[Stored records]
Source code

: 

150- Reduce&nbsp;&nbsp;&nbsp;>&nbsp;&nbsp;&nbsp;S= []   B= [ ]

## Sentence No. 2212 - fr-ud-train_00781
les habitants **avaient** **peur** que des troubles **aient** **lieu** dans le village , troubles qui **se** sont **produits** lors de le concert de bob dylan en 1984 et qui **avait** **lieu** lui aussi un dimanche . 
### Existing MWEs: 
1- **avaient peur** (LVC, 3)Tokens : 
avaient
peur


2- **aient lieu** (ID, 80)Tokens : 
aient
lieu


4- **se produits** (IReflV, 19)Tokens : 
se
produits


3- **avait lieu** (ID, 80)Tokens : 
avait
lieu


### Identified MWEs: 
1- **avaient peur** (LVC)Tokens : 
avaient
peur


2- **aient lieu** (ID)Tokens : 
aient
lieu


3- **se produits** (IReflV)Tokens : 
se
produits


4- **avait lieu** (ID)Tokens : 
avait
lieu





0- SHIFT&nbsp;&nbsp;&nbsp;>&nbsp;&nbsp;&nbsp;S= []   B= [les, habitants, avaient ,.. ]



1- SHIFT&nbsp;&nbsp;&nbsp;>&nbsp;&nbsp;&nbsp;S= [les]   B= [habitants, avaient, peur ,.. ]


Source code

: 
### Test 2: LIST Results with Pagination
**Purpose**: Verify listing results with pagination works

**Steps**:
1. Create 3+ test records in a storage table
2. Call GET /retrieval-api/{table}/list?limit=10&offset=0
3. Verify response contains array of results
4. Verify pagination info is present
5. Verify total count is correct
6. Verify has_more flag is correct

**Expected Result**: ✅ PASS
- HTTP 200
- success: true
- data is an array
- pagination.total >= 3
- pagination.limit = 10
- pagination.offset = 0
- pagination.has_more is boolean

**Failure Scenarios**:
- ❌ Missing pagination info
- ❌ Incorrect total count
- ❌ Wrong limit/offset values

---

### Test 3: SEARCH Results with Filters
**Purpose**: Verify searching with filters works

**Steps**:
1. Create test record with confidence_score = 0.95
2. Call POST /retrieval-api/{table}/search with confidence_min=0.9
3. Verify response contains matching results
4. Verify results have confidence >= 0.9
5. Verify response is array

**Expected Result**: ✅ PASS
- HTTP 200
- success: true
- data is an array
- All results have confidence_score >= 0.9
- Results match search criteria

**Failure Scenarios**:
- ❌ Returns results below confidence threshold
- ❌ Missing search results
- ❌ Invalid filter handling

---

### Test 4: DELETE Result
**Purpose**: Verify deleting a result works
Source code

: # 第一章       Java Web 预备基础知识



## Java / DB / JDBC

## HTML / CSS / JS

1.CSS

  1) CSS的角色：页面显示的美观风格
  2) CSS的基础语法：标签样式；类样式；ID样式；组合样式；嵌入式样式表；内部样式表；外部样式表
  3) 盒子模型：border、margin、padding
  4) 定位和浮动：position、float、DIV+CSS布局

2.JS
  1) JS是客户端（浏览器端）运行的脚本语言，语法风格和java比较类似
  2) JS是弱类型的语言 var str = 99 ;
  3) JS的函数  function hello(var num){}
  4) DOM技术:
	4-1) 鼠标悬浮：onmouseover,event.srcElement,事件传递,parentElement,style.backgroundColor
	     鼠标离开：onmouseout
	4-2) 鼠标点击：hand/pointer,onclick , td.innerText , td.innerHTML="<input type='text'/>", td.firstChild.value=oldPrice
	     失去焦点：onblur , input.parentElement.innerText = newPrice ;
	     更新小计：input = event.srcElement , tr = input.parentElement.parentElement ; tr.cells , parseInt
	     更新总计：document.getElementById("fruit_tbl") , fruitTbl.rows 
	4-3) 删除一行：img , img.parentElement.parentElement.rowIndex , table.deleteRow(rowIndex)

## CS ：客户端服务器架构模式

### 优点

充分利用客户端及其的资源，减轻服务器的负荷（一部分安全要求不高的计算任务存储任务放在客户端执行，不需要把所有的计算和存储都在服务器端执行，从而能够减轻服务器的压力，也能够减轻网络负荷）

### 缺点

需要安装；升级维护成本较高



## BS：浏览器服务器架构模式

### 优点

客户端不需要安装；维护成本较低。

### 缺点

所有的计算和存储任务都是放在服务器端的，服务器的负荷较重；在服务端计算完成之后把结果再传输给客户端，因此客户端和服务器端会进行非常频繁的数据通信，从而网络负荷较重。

**Exercise:** Reproduce the entries above in full, verbatim.

**Completed task:**
Source code

: 

150- Reduce&nbsp;&nbsp;&nbsp;>&nbsp;&nbsp;&nbsp;S= []   B= [ ]

## Sentence No. 2212 - fr-ud-train_00781
les habitants **avaient** **peur** que des troubles **aient** **lieu** dans le village , troubles qui **se** sont **produits** lors de le concert de bob dylan en 1984 et qui **avait** **lieu** lui aussi un dimanche . 
### Existing MWEs: 
1- **avaient peur** (LVC, 3)Tokens : 
avaient
peur


2- **aient lieu** (ID, 80)Tokens : 
aient
lieu


4- **se produits** (IReflV, 19)Tokens : 
se
produits


3- **avait lieu** (ID, 80)Tokens : 
avait
lieu


### Identified MWEs: 
1- **avaient peur** (LVC)Tokens : 
avaient
peur


2- **aient lieu** (ID)Tokens : 
aient
lieu


3- **se produits** (IReflV)Tokens : 
se
produits


4- **avait lieu** (ID)Tokens : 
avait
lieu





0- SHIFT&nbsp;&nbsp;&nbsp;>&nbsp;&nbsp;&nbsp;S= []   B= [les, habitants, avaient ,.. ]



1- SHIFT&nbsp;&nbsp;&nbsp;>&nbsp;&nbsp;&nbsp;S= [les]   B= [habitants, avaient, peur ,.. ]


Source code

: 
### Test 2: LIST Results with Pagination
**Purpose**: Verify listing results with pagination works

**Steps**:
1. Create 3+ test records in a storage table
2. Call GET /retrieval-api/{table}/list?limit=10&offset=0
3. Verify response contains array of results
4. Verify pagination info is present
5. Verify total count is correct
6. Verify has_more flag is correct

**Expected Result**: ✅ PASS
- HTTP 200
- success: true
- data is an array
- pagination.total >= 3
- pagination.limit = 10
- pagination.offset = 0
- pagination.has_more is boolean

**Failure Scenarios**:
- ❌ Missing pagination info
- ❌ Incorrect total count
- ❌ Wrong limit/offset values

---

### Test 3: SEARCH Results with Filters
**Purpose**: Verify searching with filters works

**Steps**:
1. Create test record with confidence_score = 0.95
2. Call POST /retrieval-api/{table}/search with confidence_min=0.9
3. Verify response contains matching results
4. Verify results have confidence >= 0.9
5. Verify response is array

**Expected Result**: ✅ PASS
- HTTP 200
- success: true
- data is an array
- All results have confidence_score >= 0.9
- Results match search criteria

**Failure Scenarios**:
- ❌ Returns results below confidence threshold
- ❌ Missing search results
- ❌ Invalid filter handling

---

### Test 4: DELETE Result
**Purpose**: Verify deleting a result works
Source code

: # 第一章       Java Web 预备基础知识



## Java / DB / JDBC

## HTML / CSS / JS

1.CSS

  1) CSS的角色：页面显示的美观风格
  2) CSS的基础语法：标签样式；类样式；ID样式；组合样式；嵌入式样式表；内部样式表；外部样式表
  3) 盒子模型：border、margin、padding
  4) 定位和浮动：position、float、DIV+CSS布局

2.JS
  1) JS是客户端（浏览器端）运行的脚本语言，语法风格和java比较类似
  2) JS是弱类型的语言 var str = 99 ;
  3) JS的函数  function hello(var num){}
  4) DOM技术:
	4-1) 鼠标悬浮：onmouseover,event.srcElement,事件传递,parentElement,style.backgroundColor
	     鼠标离开：onmouseout
	4-2) 鼠标点击：hand/pointer,onclick , td.innerText , td.innerHTML="<input type='text'/>", td.firstChild.value=oldPrice
	     失去焦点：onblur , input.parentElement.innerText = newPrice ;
	     更新小计：input = event.srcElement , tr = input.parentElement.parentElement ; tr.cells , parseInt
	     更新总计：document.getElementById("fruit_tbl") , fruitTbl.rows 
	4-3) 删除一行：img , img.parentElement.parentElement.rowIndex , table.deleteRow(rowIndex)

## CS ：客户端服务器架构模式

### 优点

充分利用客户端及其的资源，减轻服务器的负荷（一部分安全要求不高的计算任务存储任务放在客户端执行，不需要把所有的计算和存储都在服务器端执行，从而能够减轻服务器的压力，也能够减轻网络负荷）

### 缺点

需要安装；升级维护成本较高



## BS：浏览器服务器架构模式

### 优点

客户端不需要安装；维护成本较低。

### 缺点

所有的计算和存储任务都是放在服务器端的，服务器的负荷较重；在服务端计算完成之后把结果再传输给客户端，因此客户端和服务器端会进行非常频繁的数据通信，从而网络负荷较重。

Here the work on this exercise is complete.